• _ТЕКСТ УПРАЖНЕНИЯ_:
○ ○ ○ ○ ○

Показательно, что наборы реплик у этих персонажей практически полностью совпадают. Маятники их дискурсов одинаково колеблются между двумя полюсами — полюсом ожидания удовольствия и полюсом неприятной реальности. Один из диалогов, собственно, и построен как маятник: Цапля разговаривает с Журавлем, качаясь на качелях и повернувшись к нему спиной (Илл. 11). Бинарность возникает не как результат изначально заданной противоположности персонажей, а вследствие их смещения в пространстве и времени общения.
Илл. 11. Непопадание в ритм как способ существования. Кадр из мультфильма «Цапля и Журавль» (реж. Ю. Норштейн, киностудия «Союзмультфильм», 1974)
Их диалоги — это диалоги героев, в буквальном смысле не совпадающих по фазе: позитивному настрою Журавля соответствует негативный настрой Цапли, и наоборот. Смена ролей осуществляется синхронно и циклично: плюс — на минус, минус — на плюс, и так до бесконечности. Несовпадение диалогов и героев здесь структурно. Их непопадание в ритм друг друга — не следствие временного сбоя, а способ существования.
Показательно, что эта устойчивость колебания, это постоянство непостоянства не прерывается ни их «окончательным» уходом в мир фантазий, ни их «практическим» опытом совместной жизни. Основным содержанием истории в итоге оказывается постоянство неудачной попытки преодолеть разрыв, совместить несовместимое. А единственной постоянной реальностью, доступной в ощущениях, становится реальность нереализованного, реальность несостоявшегося, реальность ускользнувшего.

○ ○ ○ ○ ○

• _ЗАДАНИЯ_:
[1] Выпишите из последнего предложения текста о мультфильме «Цапля и Журавль» все словосочетания, которые начинаются со слова «реальность».
[2] Кто указан режиссёром мультфильма «Цапля и Журавль» в подписи к иллюстрации 11 в тексте о нём?
[3] Обновите часть текста о мультфильме «Цапля и Журавль» между словами «Их диалоги —» и «а способ существования.» включительно: поставьте «Аиста» вместо «Журавля».
Данные, приведённые ниже, являются отдельным материалом.

○ ○ ○ ○ ○

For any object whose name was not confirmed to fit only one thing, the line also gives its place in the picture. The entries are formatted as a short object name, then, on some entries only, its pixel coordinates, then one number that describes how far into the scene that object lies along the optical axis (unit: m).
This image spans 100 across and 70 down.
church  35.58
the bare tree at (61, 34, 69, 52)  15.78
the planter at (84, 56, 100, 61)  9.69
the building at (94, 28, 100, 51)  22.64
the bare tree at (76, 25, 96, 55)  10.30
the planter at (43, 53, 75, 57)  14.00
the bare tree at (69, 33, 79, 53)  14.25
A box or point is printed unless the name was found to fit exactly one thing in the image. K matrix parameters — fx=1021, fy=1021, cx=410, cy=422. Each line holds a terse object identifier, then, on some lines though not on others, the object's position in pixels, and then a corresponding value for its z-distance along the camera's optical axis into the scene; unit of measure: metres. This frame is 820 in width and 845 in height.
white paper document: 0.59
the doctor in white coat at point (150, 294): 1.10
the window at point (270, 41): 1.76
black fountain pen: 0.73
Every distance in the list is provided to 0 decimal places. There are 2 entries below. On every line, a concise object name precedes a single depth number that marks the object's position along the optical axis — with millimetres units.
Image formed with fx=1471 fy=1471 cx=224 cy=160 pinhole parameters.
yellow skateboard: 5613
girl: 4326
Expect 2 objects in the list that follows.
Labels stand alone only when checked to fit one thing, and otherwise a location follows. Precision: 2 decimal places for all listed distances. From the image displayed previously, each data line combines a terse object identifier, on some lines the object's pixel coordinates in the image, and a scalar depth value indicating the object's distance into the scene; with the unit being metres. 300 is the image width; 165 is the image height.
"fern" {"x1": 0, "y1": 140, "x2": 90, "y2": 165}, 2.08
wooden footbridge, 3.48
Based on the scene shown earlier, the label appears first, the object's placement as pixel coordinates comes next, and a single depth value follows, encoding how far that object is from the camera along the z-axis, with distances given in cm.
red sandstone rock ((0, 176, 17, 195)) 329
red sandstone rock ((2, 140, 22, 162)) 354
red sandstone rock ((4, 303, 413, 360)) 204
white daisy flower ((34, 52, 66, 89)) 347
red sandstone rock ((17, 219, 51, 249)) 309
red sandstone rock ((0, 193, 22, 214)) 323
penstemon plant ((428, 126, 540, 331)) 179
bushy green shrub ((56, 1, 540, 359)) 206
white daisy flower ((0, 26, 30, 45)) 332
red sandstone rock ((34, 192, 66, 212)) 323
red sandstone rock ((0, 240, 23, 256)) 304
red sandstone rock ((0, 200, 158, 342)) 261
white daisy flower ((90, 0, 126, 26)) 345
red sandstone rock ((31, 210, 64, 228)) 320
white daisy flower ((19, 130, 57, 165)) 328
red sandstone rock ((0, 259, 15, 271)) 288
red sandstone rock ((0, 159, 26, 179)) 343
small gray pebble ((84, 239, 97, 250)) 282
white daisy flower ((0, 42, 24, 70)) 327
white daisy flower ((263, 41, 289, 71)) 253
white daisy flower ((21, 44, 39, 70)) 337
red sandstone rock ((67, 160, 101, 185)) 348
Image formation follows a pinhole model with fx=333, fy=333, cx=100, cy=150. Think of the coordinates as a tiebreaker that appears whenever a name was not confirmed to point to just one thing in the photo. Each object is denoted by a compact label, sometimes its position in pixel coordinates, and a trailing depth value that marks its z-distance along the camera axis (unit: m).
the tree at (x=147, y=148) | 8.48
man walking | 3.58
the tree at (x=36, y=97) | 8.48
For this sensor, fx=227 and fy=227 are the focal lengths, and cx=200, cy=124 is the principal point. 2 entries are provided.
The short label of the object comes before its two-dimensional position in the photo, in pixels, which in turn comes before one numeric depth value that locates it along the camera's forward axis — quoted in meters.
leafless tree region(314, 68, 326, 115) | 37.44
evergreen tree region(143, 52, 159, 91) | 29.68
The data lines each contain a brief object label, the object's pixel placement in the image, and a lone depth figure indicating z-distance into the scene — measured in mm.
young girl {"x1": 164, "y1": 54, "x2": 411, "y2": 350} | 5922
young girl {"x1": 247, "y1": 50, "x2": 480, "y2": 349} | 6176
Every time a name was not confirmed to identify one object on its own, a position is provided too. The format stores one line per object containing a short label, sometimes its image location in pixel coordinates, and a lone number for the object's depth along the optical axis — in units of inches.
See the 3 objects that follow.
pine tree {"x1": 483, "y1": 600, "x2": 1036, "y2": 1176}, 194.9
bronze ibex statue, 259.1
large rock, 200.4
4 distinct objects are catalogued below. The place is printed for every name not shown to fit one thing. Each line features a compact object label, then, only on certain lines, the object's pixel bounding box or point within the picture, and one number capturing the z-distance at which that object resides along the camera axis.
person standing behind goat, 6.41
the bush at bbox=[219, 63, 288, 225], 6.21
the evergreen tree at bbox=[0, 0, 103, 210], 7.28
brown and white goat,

○ ○ ○ ○ ○

• _ОТВЕТЫ ПО ЗАДАНИЯМ_:
[1] реальность нереализованного, реальность несостоявшегося, реальность ускользнувшего

[2] Ю. Норштейн.

[3]
Их диалоги — это диалоги героев, в буквальном смысле не совпадающих по фазе: позитивному настрою Аиста соответствует негативный настрой Цапли, и наоборот. Смена ролей осуществляется синхронно и циклично: плюс — на минус, минус — на плюс, и так до бесконечности. Несовпадение диалогов и героев здесь структурно. Их непопадание в ритм друг друга — не следствие временного сбоя, а способ существования.